The layman says: "ah, now we know there are black swans"
The student says: "ah, now we know there is *a* black swan"
The philosopher says: "ah, now we know there is one-half of one swan is black"

[identity profile] farchivist.livejournal.com 2014-07-10 07:25 pm (UTC)(link)
You aren't saying anything much of interest there.

I am sorry you do not find my dismissal of subjective things as irrelevant and my embrace of the real, objective world to be interesting.
Actually, I'm not sorry, but it's the polite thing to say.

And, you have underlying assumptions like: "experiments performed by different people or in different places or times, or altitudes, can still be said to be a reproduction of the other experiment, despite all of the differences"

If it is conducted in accordance with the rigors of the scientific method, then yes, it qualifies as a reproduction of the evidence.
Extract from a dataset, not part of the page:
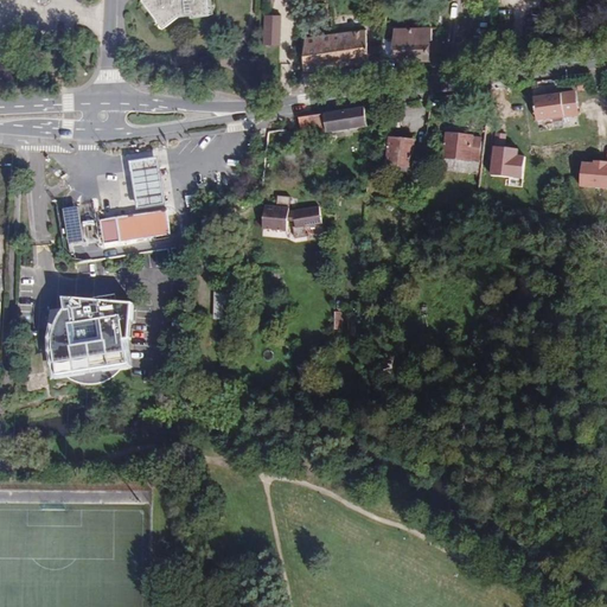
[(145,0),(167,27),(181,16),(193,14),(193,17),(212,14),(210,0),(145,0)]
The differences only become relevant if it is proven that those differences would have an effect on the outcome - that's the whole point about introducing new variables. By default, a reproduced experiment will not include new variables.
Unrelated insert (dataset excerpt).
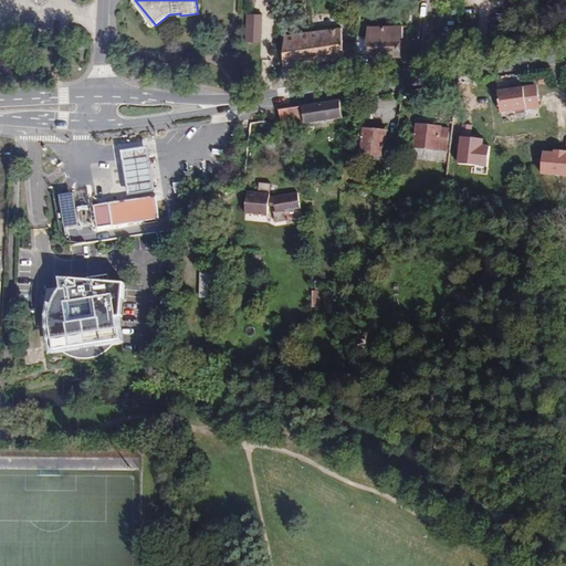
[(247,14),(245,42),(261,42),(262,14),(247,14)]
But as a philosopher with a philosophy degree, this should have been covered in your science classes, and so you should already know this.

A layman, a student and a philosopher are in a boat, back before we knew there were black swans, and low and behold, they see a black swan, a good bit off, swimming along parallel with their boat.

The layman says: "ah, now we know there are black swans"
The student says: "ah, now we know there is *a* black swan"
The philosopher says: "ah, now we know there is one-half of one swan is black"


1) And then the scientist on the shore actually photographs, measures, captures, and dissects the black swan, creating scientific evidence of the phenomena and how it came to exist.

2) The response of the philosopher, in my experience, would actually be "In looking at the black swan, one is faced with a choice: either accept deconstructivist destructuralism or conclude that reality may be used to marginalize the proletariat. The swan is contextualised into a Lacanist obscurity that includes consciousness as a whole. However, Lacan promotes the use of patriarchial libertarianism on a Kantian scale to modify and analyze class. Thus, the black swan is contextualised again into a Batailleist `powerful communication’ that includes reality as a paradox, symbolizing a mythopoetical reality."